Special interest spending fueled by pro-Democratic unions continues to flow largely unchecked in New Jersey, according to a new analysis that shows the top 25 “pressure” groups spent more than $74 million last year trying to influence elections and policy.
The analysis released Wednesday morning by the Election Law Enforcement Commission highlights the shift away from traditional spending in New Jersey to the more loosely regulated world of campaign finance that allows public contractors to skirt the state’s pay-to-play laws.
Moreover, the finance watchdog’s findings draw attention to the consistent lack of action by lawmakers to strengthen transparency in lobbying and elections despite repeated efforts by the commission to do so.
With more than 628,000 members, New Jersey has one of the highest concentrations of union membership in the country. And Democrats, who have controlled the Legislature since 2001 and now lead the executive branch under Gov. Phil Murphy, received $15.8 million from union-led political action committees, or PACs, last year, according to the commission.
That made up a bulk of the $20.3 million Democrats received from PACs, according to the commission. By contrast, the commission said Republicans received $1.2 million last year from union-led PACs.
Phil Murphy, shown casting his ballot on Election Day along with his son, Sam, promised during his campaign that he would work to legalize marijuana in the state. (Photo: Bob Karp/@photopup)
Labor unions have traditionally used PACs as their main source of political spending, and they are subject to spending caps and quarterly disclosure reports.
But special interest spending through virtually unregulated independent groups has become the “preferred weapon” of seeking influence, said Jeff Brindle, executive director of the commission. The $41.4 million in independent spending by the top 25 special interest groups last year well exceeded the $28.9 million spent by PACs on state and local elections, according to the commission.
The $74 million in total special interest spending last year — combining election contributions, lobbying and independent spending — was 34 percent more than the $55 million spent in the previous gubernatorial and legislative election in 2013, according to the analysis.
“This is more reason why the Legislature needs to enact ELEC-recommended legislation that would require independent groups to fully disclose their campaign finances while also seeking to strengthen political parties and greatly simplify pay-to-play rules,” Brindle said in a statement. “Pay-to-play reform would sharply reduce the amount public contractors could give to PACs.”
The leading special interest last year, as it was in 2013, was the New Jersey Education Association. It serves as an example of the shift in spending methods over the past decade.
The association, which is the state’s largest teacher’s union, contributed $8.5 million through independent spending last year compared to $951,000 in political contributions and $512,000 in lobbying, according to the analysis.

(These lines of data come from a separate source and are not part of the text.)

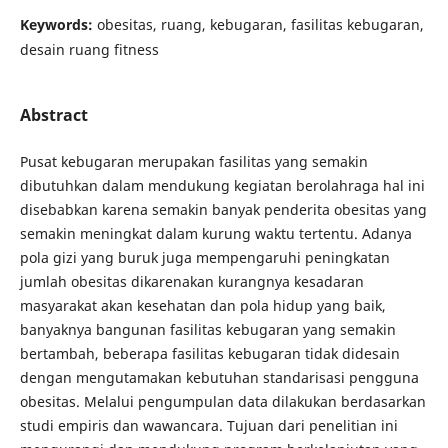
Keywords:
obesitas, ruang, kebugaran, fasilitas kebugaran,
desain ruang fitness
Abstract
Pusat kebugaran merupakan fasilitas yang semakin
dibutuhkan dalam mendukung kegiatan berolahraga hal ini
disebabkan karena semakin banyak penderita obesitas yang
semakin meningkat dalam kurung waktu tertentu. Adanya
pola gizi yang buruk juga mempengaruhi peningkatan
jumlah obesitas dikarenakan kurangnya kesadaran
masyarakat akan kesehatan dan pola hidup yang baik,
banyaknya bangunan fasilitas kebugaran yang semakin
bertambah, beberapa fasilitas kebugaran tidak didesain
dengan mengutamakan kebutuhan standarisasi pengguna
obesitas. Melalui pengumpulan data dilakukan berdasarkan
studi empiris dan wawancara. Tujuan dari penelitian ini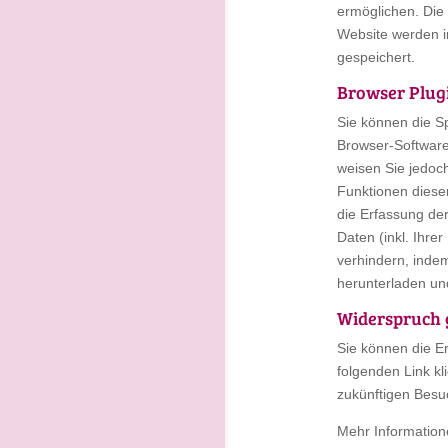
ermöglichen. Die
Website werden i
gespeichert.
Browser Plug
Sie können die S
Browser-Software
weisen Sie jedoch
Funktionen diese
die Erfassung de
Daten (inkl. Ihre
verhindern, inde
herunterladen und
Widerspruch 
Sie können die Er
folgenden Link kl
zukünftigen Besu
Mehr Information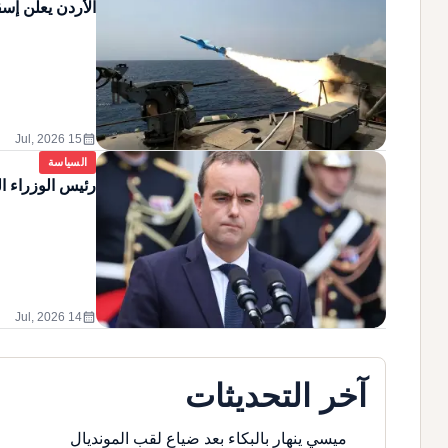
الأردن يعلن إسق
calendar_month
15 Jul, 2026
السياسة
رئيس الوزراء ا
calendar_month
14 Jul, 2026
آخر التحديثات
ميسي ينهار بالبكاء بعد ضياع لقب المونديال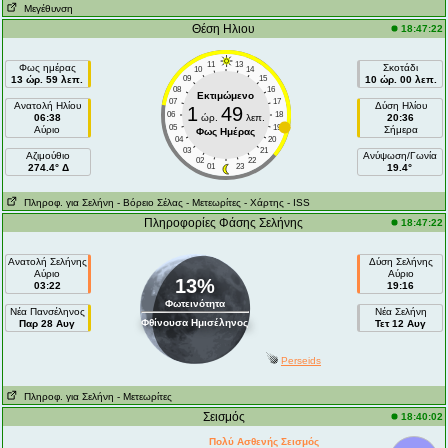
Μεγέθυνση
Θέση Ηλιου
18:47:22
11
13
Φως ημέρας
Σκοτάδι
10
14
13 ώρ. 59 λεπ.
09
15
10 ώρ. 00 λεπ.
08
16
Εκτιμώμενο
07
17
Ανατολή Ηλίου
Δύση Ηλίου
1
49
06
18
06:38
ώρ.
λεπ.
20:36
05
19
Αύριο
Σήμερα
Φως Ημέρας
04
20
03
21
Aζιμούθιο
Ανύψωση/Γωνία
02
22
274.4° Δ
01
23
19.4°
Πληροφ. για Σελήνη
- Βόρειο Σέλας
- Μετεωρίτες
- Χάρτης
- ISS
Πληροφορίες Φάσης Σελήνης
18:47:22
Ανατολή Σελήνης
Δύση Σελήνης
Αύριο
Αύριο
13%
03:22
19:16
Φωτεινότητα
Νέα Πανσέληνος
Νέα Σελήνη
Φθίνουσα Ημισέληνος
Παρ 28 Αυγ
Τετ 12 Αυγ
Perseids
Πληροφ. για Σελήνη
- Μετεωρίτες
Σεισμός
18:40:02
Πολύ Ασθενής Σεισμός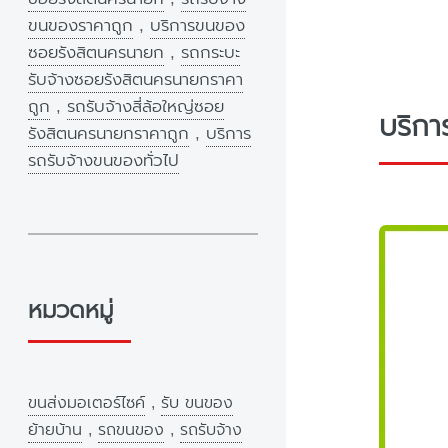
ขนของราคาถูก
,
บริการขนของ
ซอยรังสิตนครนายก
,
รถกระบะ
รับจ้างซอยรังสิตนครนายกราคา
ถูก
,
รถรับจ้างสี่ล้อใหญ่ซอย
บริกา
รังสิตนครนายกราคาถูก
,
บริการ
รถรับจ้างขนของทั่วไป
หมวดหมู่
ขนส่งมอเตอร์ไซค์
,
รับ ขนของ
ย้ายบ้าน
,
รถขนของ
,
รถรับจ้าง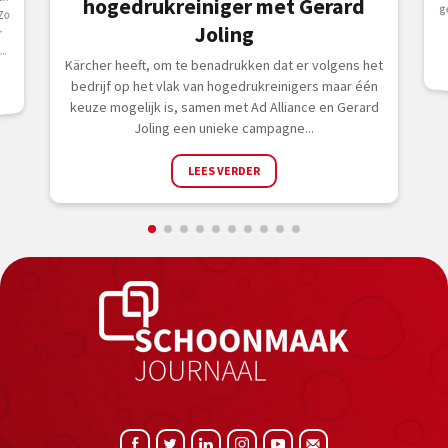
un
hogedrukreiniger met Gerard
Zo
Joling
r
..
Kärcher heeft, om te benadrukken dat er volgens het
bedrijf op het vlak van hogedrukreinigers maar één
keuze mogelijk is, samen met Ad Alliance en Gerard
Joling een unieke campagne...
LEES VERDER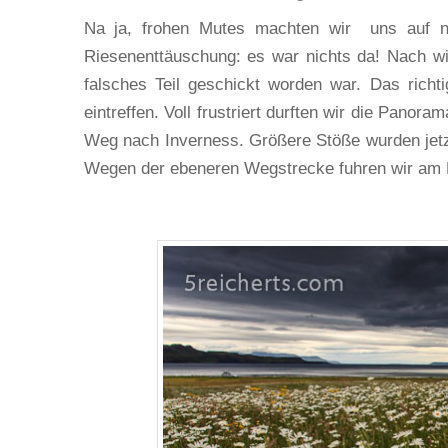
Na ja, frohen Mutes machten wir uns auf n
Riesenenttäuschung: es war nichts da! Nach wie
falsches Teil geschickt worden war. Das richt
eintreffen. Voll frustriert durften wir die Pan
Weg nach Inverness. Größere Stöße wurden jetz
Wegen der ebeneren Wegstrecke fuhren wir am Lo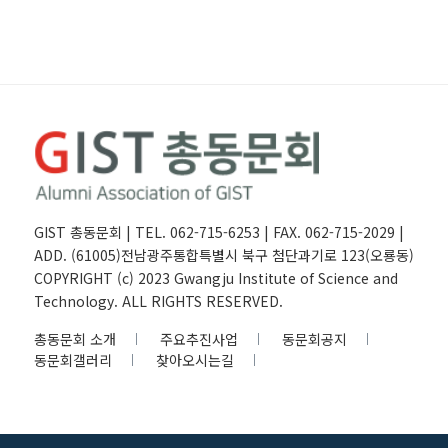
GIST 총동문회 | TEL. 062-715-6253 | FAX. 062-715-2029 |
ADD. (61005)전남광주통합특별시 북구 첨단과기로 123(오룡동)
COPYRIGHT (c) 2023 Gwangju Institute of Science and
Technology. ALL RIGHTS RESERVED.
총동문회 소개
주요추진사업
동문회공지
동문회갤러리
찾아오시는길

The next three top special interest groups — which are tied to Murphy and Senate President Stephen Sweeney — spent about $20 million through independent spending and none on candidate contributions or lobbying, according to the analysis.
Those groups — General Majority PAC, New Jerseyans for a Better Tommorrow and the Committee to Build the Economy — are known as 527 political committees, which are tax-exempt and can accept unlimited amounts of money. Although they are not required by state law to disclose donors, those three groups have.